I have a suggestion to improve performance in infinite horizon models with refinement when lowmemory=1 (and probably=2) is used.

In ValueFnIter_Case1_Refine, in the branch vfoptions.lowmemory==1 around line 32, the code preallocates ReturnMatrix as a double precision array on the CPU:

ReturnMatrix=zeros(N_a,N_a,N_z); % 'refined' return matrix

This should be changed to

ReturnMatrix=zeros(N_a,N_a,N_z,'gpuArray'); % 'refined' return matrix

This small change alone improves the runtimes by roughly half!
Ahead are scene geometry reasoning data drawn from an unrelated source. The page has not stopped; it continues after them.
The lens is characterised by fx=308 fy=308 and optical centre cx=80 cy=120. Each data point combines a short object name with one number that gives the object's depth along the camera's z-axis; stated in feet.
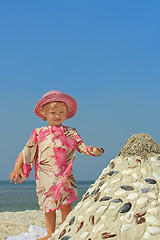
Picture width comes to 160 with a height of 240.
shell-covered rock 8.33
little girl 14.30
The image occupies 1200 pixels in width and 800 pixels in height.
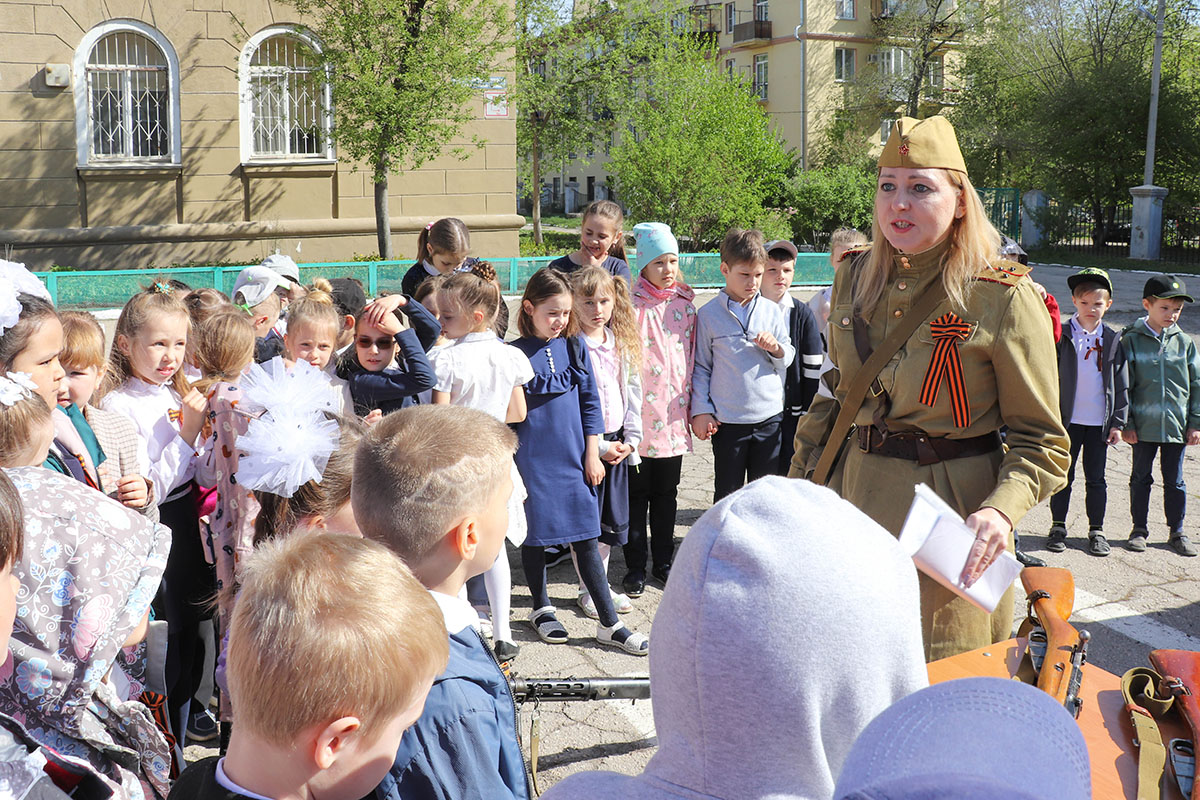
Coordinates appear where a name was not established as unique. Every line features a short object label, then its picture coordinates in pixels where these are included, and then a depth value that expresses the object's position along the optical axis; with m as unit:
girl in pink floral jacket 5.05
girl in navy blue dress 4.31
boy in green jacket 5.66
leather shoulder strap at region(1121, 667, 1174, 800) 1.58
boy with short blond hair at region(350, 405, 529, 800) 1.61
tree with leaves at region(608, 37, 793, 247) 22.20
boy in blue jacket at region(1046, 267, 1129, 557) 5.65
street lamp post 24.52
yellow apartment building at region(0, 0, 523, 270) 15.22
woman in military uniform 2.49
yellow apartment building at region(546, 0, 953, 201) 40.72
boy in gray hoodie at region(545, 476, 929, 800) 0.98
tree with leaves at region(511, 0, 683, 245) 26.89
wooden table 1.59
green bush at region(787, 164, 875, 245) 27.69
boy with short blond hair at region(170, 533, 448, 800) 1.40
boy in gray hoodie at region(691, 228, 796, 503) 5.10
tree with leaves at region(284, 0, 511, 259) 15.29
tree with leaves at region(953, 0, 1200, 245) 27.41
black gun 2.40
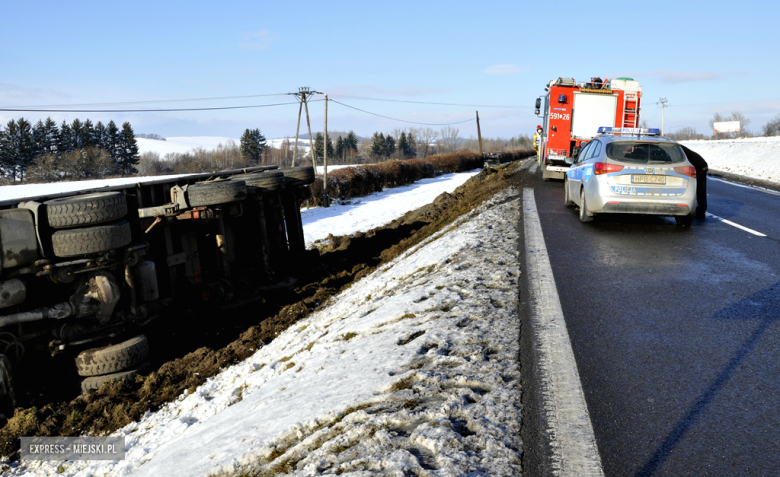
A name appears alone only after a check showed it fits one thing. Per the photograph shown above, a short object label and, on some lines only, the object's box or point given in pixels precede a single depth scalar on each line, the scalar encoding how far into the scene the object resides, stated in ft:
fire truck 61.16
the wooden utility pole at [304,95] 130.93
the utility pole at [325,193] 87.61
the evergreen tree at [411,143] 487.04
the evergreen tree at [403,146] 445.54
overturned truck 19.97
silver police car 29.50
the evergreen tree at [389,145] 438.40
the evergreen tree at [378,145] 431.84
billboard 326.44
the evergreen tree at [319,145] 357.20
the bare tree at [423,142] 556.55
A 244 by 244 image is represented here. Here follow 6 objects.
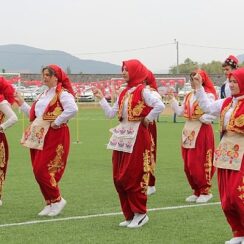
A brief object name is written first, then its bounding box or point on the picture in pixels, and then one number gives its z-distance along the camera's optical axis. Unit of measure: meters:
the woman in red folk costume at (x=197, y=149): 9.30
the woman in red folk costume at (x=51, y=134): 8.12
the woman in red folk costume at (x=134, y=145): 7.52
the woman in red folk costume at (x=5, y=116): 8.39
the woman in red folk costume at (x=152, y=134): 9.88
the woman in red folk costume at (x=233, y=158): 6.31
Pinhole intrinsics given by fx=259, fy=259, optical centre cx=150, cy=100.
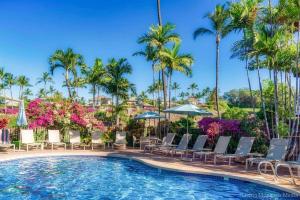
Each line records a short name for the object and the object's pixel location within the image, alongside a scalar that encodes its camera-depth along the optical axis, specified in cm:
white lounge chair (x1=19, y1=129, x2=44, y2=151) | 1218
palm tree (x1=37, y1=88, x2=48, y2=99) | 5379
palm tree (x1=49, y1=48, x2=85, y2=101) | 2494
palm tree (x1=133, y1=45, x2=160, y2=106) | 1548
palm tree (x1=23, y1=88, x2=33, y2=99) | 5783
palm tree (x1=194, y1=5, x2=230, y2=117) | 1771
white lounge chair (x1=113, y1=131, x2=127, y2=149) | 1357
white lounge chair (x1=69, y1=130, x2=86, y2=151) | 1326
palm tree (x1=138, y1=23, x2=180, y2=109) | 1543
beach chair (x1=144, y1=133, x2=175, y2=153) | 1175
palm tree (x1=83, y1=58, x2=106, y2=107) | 2252
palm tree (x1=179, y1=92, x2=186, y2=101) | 6245
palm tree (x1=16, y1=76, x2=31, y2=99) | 5261
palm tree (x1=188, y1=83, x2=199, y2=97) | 6175
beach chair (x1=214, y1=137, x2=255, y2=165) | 892
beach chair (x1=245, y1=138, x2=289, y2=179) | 776
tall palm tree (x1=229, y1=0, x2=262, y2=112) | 1006
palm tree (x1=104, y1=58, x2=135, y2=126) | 1680
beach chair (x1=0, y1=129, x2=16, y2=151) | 1197
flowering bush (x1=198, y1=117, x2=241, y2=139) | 1107
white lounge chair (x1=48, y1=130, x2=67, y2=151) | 1290
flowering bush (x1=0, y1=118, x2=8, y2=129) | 1326
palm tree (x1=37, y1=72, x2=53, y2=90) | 5360
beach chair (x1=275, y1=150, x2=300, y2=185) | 647
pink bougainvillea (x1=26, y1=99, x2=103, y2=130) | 1369
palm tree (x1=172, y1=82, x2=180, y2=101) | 6298
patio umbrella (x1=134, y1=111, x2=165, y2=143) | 1305
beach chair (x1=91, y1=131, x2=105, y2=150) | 1345
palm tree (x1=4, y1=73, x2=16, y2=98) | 4982
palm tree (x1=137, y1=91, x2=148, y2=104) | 5158
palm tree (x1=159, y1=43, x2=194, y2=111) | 1471
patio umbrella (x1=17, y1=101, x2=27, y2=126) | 1259
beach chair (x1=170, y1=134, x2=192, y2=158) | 1070
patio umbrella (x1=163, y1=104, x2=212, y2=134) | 1094
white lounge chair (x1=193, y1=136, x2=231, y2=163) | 965
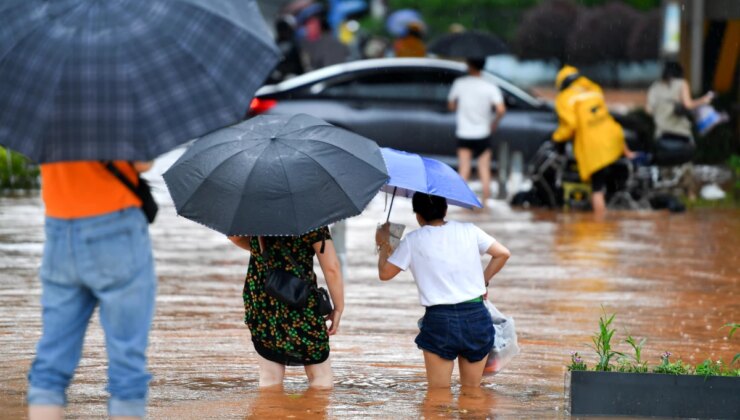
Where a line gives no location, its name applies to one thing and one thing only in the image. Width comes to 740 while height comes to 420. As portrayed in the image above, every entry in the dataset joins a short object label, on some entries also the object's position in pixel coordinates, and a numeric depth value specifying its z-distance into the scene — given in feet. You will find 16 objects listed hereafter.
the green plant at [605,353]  47.03
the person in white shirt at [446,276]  49.67
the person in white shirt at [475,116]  112.27
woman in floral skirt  48.32
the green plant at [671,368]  46.88
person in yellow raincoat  106.11
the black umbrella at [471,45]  116.16
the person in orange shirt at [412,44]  152.87
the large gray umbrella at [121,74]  34.04
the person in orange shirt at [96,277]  35.55
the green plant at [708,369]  46.61
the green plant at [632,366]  47.08
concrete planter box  46.47
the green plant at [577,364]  47.11
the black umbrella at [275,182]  46.24
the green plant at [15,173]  119.75
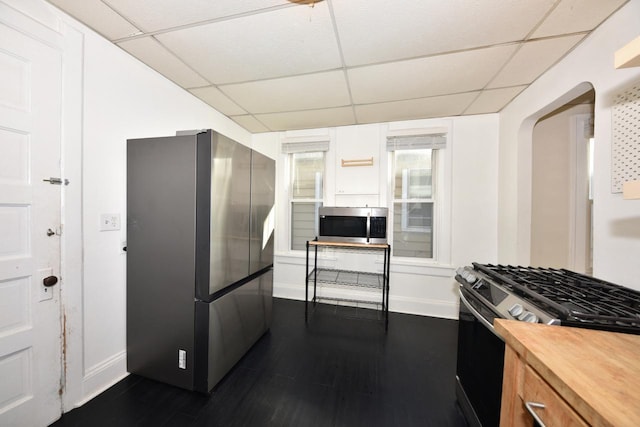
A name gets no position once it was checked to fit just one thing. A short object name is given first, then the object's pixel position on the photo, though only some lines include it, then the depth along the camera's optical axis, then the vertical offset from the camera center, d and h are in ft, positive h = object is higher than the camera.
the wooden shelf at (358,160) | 10.09 +2.30
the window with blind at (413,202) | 10.02 +0.46
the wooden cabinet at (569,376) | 1.55 -1.29
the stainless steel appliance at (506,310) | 2.76 -1.28
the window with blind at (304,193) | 11.18 +0.88
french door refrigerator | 5.18 -1.16
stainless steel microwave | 9.34 -0.55
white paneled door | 3.95 -0.32
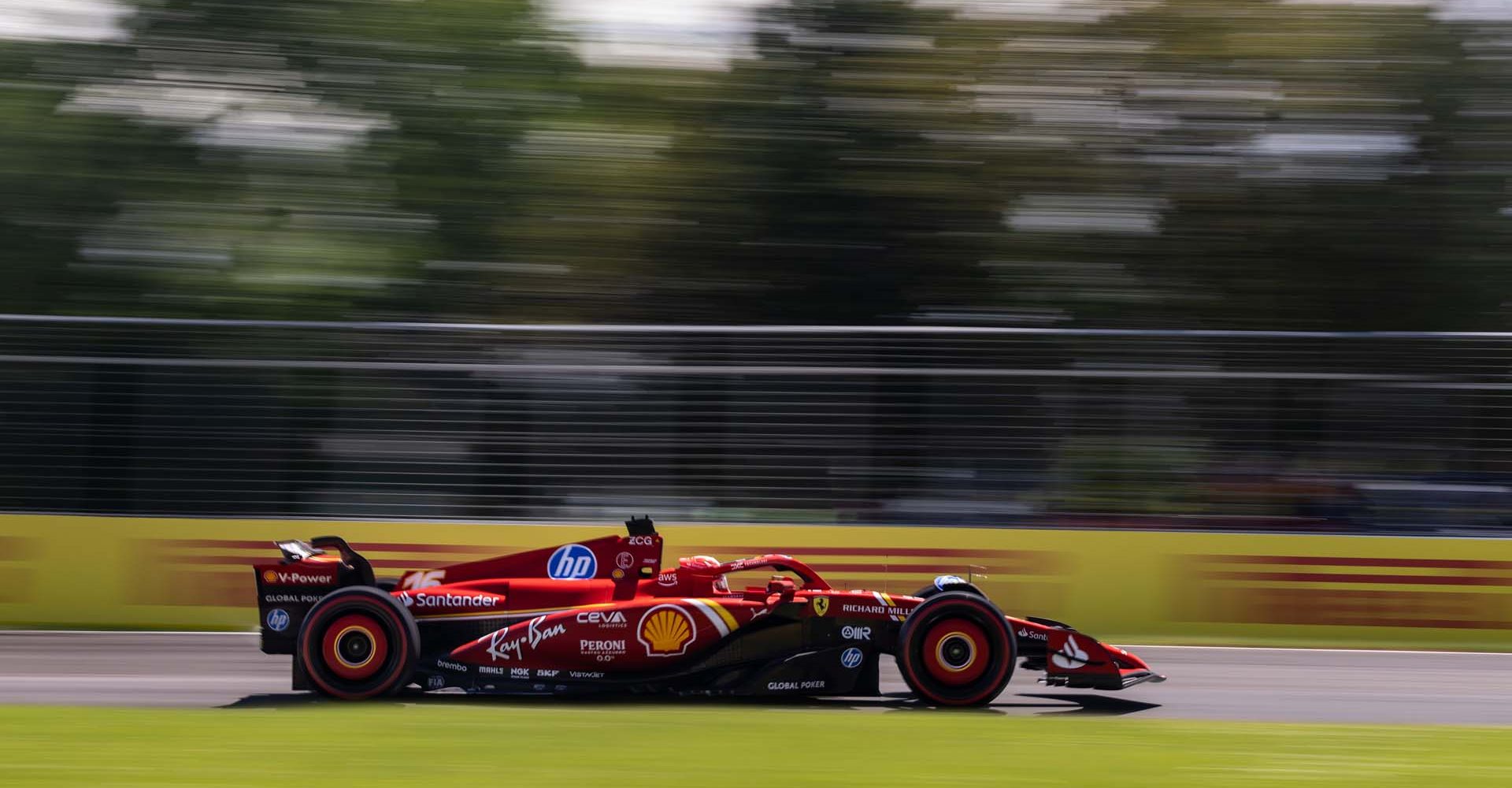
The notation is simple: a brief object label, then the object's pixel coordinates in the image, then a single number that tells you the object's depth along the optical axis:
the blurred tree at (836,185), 29.80
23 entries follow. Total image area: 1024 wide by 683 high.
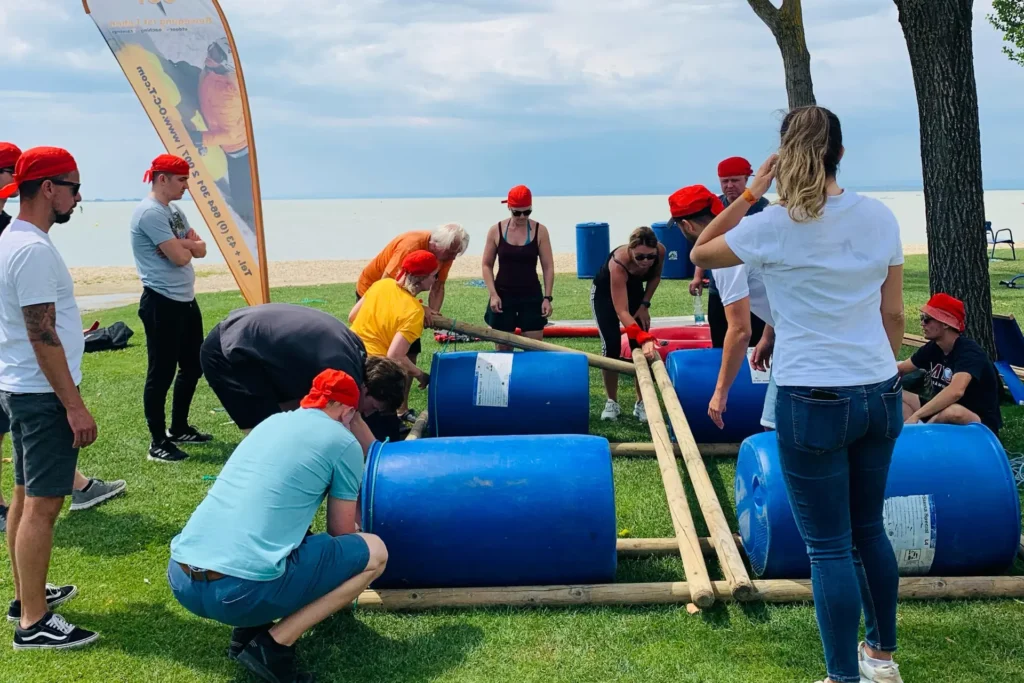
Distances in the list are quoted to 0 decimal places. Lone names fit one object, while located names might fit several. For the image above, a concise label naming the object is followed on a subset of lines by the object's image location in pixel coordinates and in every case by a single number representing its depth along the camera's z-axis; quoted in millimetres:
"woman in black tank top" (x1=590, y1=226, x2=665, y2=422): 6711
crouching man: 3191
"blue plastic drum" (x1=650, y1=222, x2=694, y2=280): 17500
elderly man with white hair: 6207
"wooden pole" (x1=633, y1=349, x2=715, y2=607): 3758
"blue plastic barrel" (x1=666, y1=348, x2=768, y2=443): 6125
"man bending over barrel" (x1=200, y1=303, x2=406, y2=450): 4379
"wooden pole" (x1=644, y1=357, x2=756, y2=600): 3850
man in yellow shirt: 5430
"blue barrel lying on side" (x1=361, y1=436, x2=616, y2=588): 3932
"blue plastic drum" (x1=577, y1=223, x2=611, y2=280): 18469
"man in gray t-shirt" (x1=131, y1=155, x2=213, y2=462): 6270
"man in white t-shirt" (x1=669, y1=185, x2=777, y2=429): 4312
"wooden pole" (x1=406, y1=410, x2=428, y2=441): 6323
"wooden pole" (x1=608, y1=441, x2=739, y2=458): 6223
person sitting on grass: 5105
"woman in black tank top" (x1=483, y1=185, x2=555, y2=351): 7418
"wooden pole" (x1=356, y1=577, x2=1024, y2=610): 3900
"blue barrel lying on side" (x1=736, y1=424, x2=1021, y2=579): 3914
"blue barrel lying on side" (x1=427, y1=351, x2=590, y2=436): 6258
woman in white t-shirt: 2717
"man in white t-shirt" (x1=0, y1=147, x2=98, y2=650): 3602
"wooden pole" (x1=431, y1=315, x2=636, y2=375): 6711
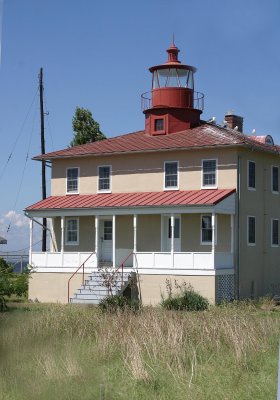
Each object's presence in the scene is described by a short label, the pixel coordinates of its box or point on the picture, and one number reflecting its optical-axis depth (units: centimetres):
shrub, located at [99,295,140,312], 2139
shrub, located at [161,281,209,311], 2646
The reason is that in the current code ReturnMatrix is not GPU and this creates two inefficiencies:

(1) In ValueFnIter_Case1_Refine, in the loop over z around line 42. ReturnMatrix_z is GPU 2-dim array but it is stored in a 3-dim array on the cpu. I suspect this is slow.
(2) ReturnMatrix is passed to ValueFnIter_Case1_NoD_Par2_raw that converts ReturnMatrix from cpu to gpu many times during the VFI, in this summation:

entireRHS=ReturnMatrix+DiscountFactorParamsVec*EV;

Note that EV is GPU, ReturnMatrix is CPU and gets converted to GPU before being added to EV to form entireRHS on GPU.
Indeed, after the suggested change, the runtimes of creating the return matrix slighlty improves but the runtimes of the VFI improve by 4-5 times. So (2) was the real bottleneck.

robertdkirkby · July 7, 2025, 7:11am

Fixed: create on gpu · vfitoolkit/VFIToolkit-matlab@f7bc38f · GitHub

Nicely spotted! Easy to fix, was essentially a typo but as it doesn’t create any kind of error is not an easy one to spot.